Copy the entries below exactly; any picture among them should be left out.

### RECORDS PROVIDED:
**********

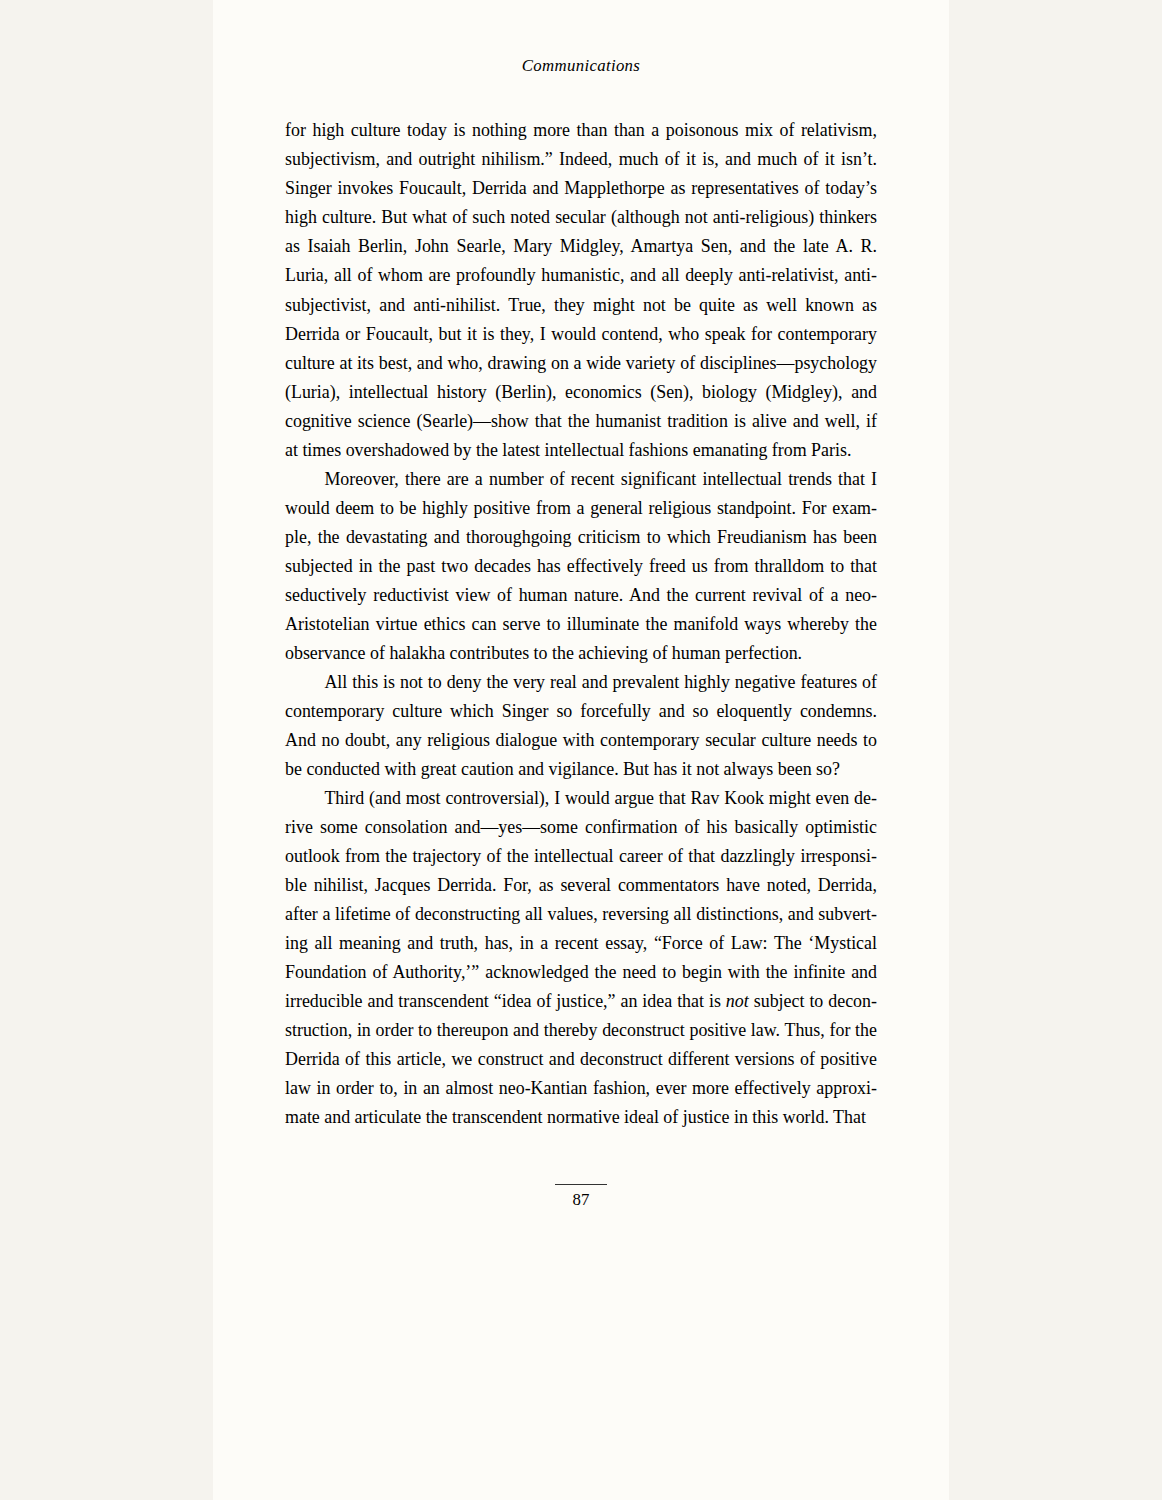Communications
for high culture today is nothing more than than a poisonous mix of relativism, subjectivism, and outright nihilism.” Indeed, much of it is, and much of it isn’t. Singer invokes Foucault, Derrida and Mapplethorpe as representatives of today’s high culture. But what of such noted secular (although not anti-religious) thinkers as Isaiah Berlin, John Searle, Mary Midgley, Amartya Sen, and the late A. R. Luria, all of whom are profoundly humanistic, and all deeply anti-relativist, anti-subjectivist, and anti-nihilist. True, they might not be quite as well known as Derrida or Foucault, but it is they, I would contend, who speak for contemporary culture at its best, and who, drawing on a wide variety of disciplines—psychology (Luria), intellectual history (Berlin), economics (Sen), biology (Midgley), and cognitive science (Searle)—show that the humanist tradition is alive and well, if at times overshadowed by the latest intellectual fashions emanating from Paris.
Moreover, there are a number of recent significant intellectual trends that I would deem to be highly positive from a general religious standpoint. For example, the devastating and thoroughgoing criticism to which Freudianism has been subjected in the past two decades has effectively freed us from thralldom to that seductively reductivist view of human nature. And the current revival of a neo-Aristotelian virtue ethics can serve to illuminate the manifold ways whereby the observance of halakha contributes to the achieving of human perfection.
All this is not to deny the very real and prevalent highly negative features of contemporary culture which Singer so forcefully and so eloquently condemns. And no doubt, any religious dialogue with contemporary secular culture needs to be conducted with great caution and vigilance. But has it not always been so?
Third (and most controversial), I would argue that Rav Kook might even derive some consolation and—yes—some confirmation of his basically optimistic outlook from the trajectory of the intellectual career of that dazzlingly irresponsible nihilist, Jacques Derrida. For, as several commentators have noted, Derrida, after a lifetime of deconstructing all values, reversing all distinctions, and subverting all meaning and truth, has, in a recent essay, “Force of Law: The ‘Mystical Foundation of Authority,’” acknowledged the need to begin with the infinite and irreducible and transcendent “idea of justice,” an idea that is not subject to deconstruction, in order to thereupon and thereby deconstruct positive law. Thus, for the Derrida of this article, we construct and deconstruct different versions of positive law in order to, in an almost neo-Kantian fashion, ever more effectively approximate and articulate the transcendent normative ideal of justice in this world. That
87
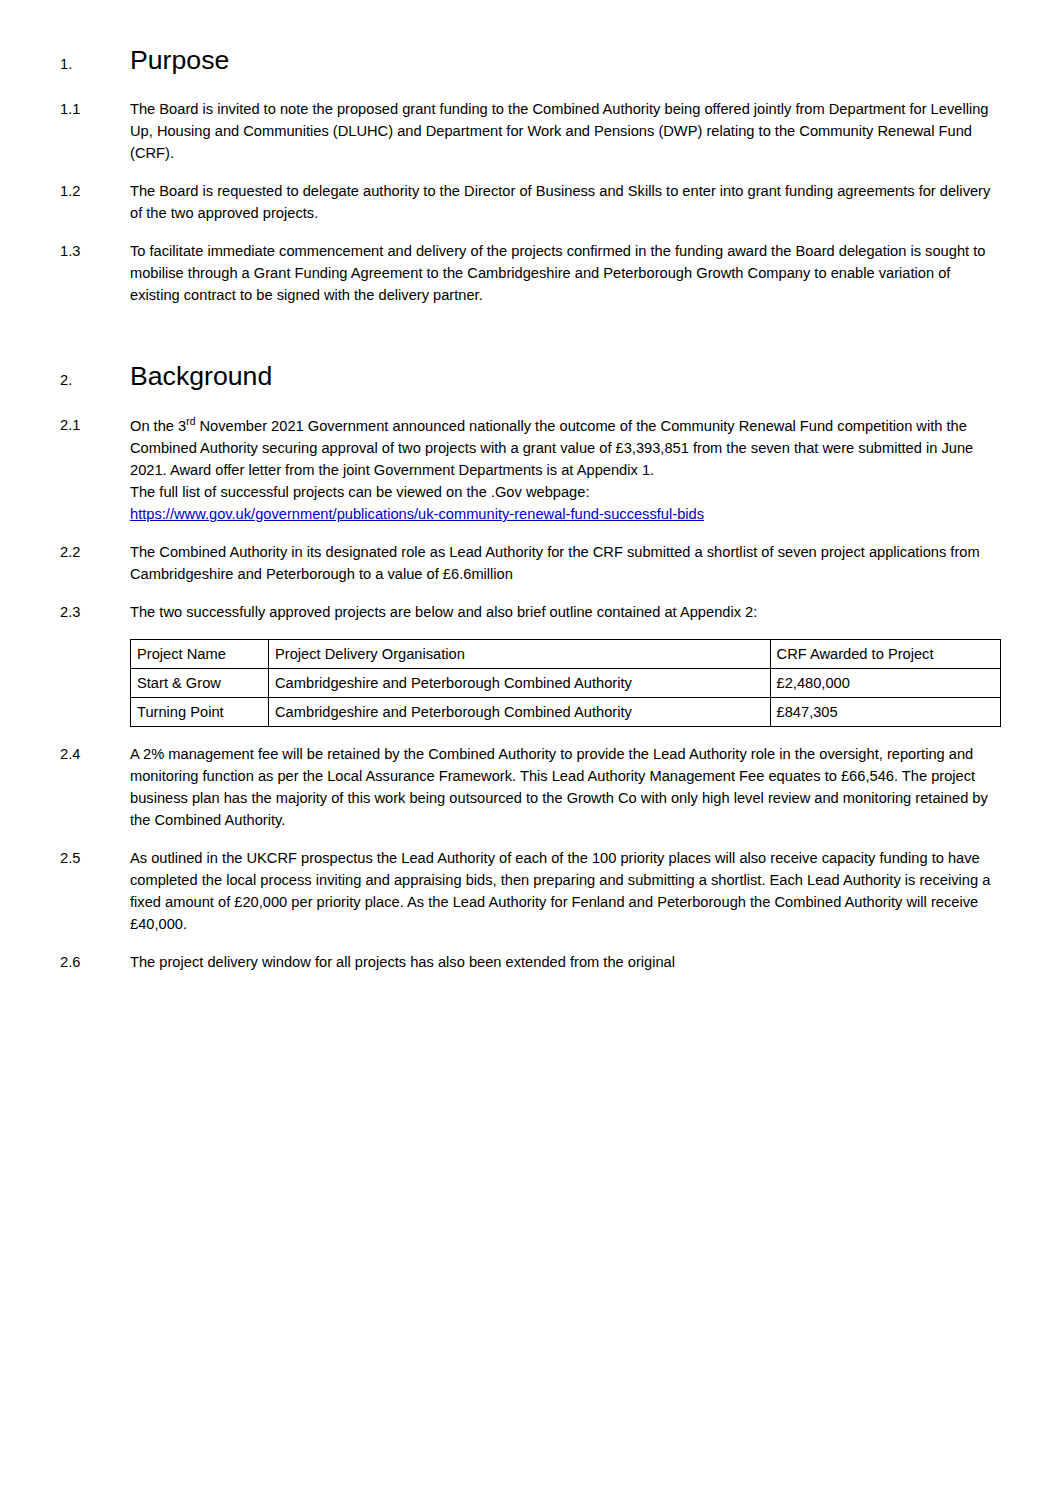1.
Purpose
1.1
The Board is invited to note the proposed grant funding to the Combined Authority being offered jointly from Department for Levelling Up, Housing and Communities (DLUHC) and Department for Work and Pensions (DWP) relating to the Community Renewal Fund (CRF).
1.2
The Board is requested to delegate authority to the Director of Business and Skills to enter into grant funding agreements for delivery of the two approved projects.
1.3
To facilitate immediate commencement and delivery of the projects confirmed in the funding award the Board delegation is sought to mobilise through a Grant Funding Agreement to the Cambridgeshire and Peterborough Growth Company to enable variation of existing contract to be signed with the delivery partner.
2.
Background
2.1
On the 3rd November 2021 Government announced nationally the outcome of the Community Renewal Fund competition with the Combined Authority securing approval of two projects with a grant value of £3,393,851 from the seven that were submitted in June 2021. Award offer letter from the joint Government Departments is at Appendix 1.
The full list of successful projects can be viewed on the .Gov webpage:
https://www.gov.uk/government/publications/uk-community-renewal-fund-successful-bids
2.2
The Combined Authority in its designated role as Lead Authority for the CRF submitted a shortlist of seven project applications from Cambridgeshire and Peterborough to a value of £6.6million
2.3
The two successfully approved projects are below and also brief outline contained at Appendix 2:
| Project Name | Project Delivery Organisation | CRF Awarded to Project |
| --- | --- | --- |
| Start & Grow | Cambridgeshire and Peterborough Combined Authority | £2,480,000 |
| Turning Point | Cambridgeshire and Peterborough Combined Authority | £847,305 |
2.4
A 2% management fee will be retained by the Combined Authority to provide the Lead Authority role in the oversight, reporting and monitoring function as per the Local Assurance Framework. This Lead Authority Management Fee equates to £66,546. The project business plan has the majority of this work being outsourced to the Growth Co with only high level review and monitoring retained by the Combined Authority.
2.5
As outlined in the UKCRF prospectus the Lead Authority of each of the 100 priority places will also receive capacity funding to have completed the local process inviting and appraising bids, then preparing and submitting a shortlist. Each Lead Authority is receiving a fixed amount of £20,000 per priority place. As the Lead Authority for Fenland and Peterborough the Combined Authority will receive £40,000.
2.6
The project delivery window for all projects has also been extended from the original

**********

### OUTPUT BELOW:
Communications
for high culture today is nothing more than than a poisonous mix of relativism, subjectivism, and outright nihilism.” Indeed, much of it is, and much of it isn’t. Singer invokes Foucault, Derrida and Mapplethorpe as representatives of today’s high culture. But what of such noted secular (although not anti-religious) thinkers as Isaiah Berlin, John Searle, Mary Midgley, Amartya Sen, and the late A. R. Luria, all of whom are profoundly humanistic, and all deeply anti-relativist, anti-subjectivist, and anti-nihilist. True, they might not be quite as well known as Derrida or Foucault, but it is they, I would contend, who speak for contemporary culture at its best, and who, drawing on a wide variety of disciplines—psychology (Luria), intellectual history (Berlin), economics (Sen), biology (Midgley), and cognitive science (Searle)—show that the humanist tradition is alive and well, if at times overshadowed by the latest intellectual fashions emanating from Paris.
Moreover, there are a number of recent significant intellectual trends that I would deem to be highly positive from a general religious standpoint. For example, the devastating and thoroughgoing criticism to which Freudianism has been subjected in the past two decades has effectively freed us from thralldom to that seductively reductivist view of human nature. And the current revival of a neo-Aristotelian virtue ethics can serve to illuminate the manifold ways whereby the observance of halakha contributes to the achieving of human perfection.
All this is not to deny the very real and prevalent highly negative features of contemporary culture which Singer so forcefully and so eloquently condemns. And no doubt, any religious dialogue with contemporary secular culture needs to be conducted with great caution and vigilance. But has it not always been so?
Third (and most controversial), I would argue that Rav Kook might even derive some consolation and—yes—some confirmation of his basically optimistic outlook from the trajectory of the intellectual career of that dazzlingly irresponsible nihilist, Jacques Derrida. For, as several commentators have noted, Derrida, after a lifetime of deconstructing all values, reversing all distinctions, and subverting all meaning and truth, has, in a recent essay, “Force of Law: The ‘Mystical Foundation of Authority,’” acknowledged the need to begin with the infinite and irreducible and transcendent “idea of justice,” an idea that is not subject to deconstruction, in order to thereupon and thereby deconstruct positive law. Thus, for the Derrida of this article, we construct and deconstruct different versions of positive law in order to, in an almost neo-Kantian fashion, ever more effectively approximate and articulate the transcendent normative ideal of justice in this world. That
87
1.
Purpose
1.1
The Board is invited to note the proposed grant funding to the Combined Authority being offered jointly from Department for Levelling Up, Housing and Communities (DLUHC) and Department for Work and Pensions (DWP) relating to the Community Renewal Fund (CRF).
1.2
The Board is requested to delegate authority to the Director of Business and Skills to enter into grant funding agreements for delivery of the two approved projects.
1.3
To facilitate immediate commencement and delivery of the projects confirmed in the funding award the Board delegation is sought to mobilise through a Grant Funding Agreement to the Cambridgeshire and Peterborough Growth Company to enable variation of existing contract to be signed with the delivery partner.
2.
Background
2.1
On the 3rd November 2021 Government announced nationally the outcome of the Community Renewal Fund competition with the Combined Authority securing approval of two projects with a grant value of £3,393,851 from the seven that were submitted in June 2021. Award offer letter from the joint Government Departments is at Appendix 1.
The full list of successful projects can be viewed on the .Gov webpage:
https://www.gov.uk/government/publications/uk-community-renewal-fund-successful-bids
2.2
The Combined Authority in its designated role as Lead Authority for the CRF submitted a shortlist of seven project applications from Cambridgeshire and Peterborough to a value of £6.6million
2.3
The two successfully approved projects are below and also brief outline contained at Appendix 2:
| Project Name | Project Delivery Organisation | CRF Awarded to Project |
| --- | --- | --- |
| Start & Grow | Cambridgeshire and Peterborough Combined Authority | £2,480,000 |
| Turning Point | Cambridgeshire and Peterborough Combined Authority | £847,305 |
2.4
A 2% management fee will be retained by the Combined Authority to provide the Lead Authority role in the oversight, reporting and monitoring function as per the Local Assurance Framework. This Lead Authority Management Fee equates to £66,546. The project business plan has the majority of this work being outsourced to the Growth Co with only high level review and monitoring retained by the Combined Authority.
2.5
As outlined in the UKCRF prospectus the Lead Authority of each of the 100 priority places will also receive capacity funding to have completed the local process inviting and appraising bids, then preparing and submitting a shortlist. Each Lead Authority is receiving a fixed amount of £20,000 per priority place. As the Lead Authority for Fenland and Peterborough the Combined Authority will receive £40,000.
2.6
The project delivery window for all projects has also been extended from the original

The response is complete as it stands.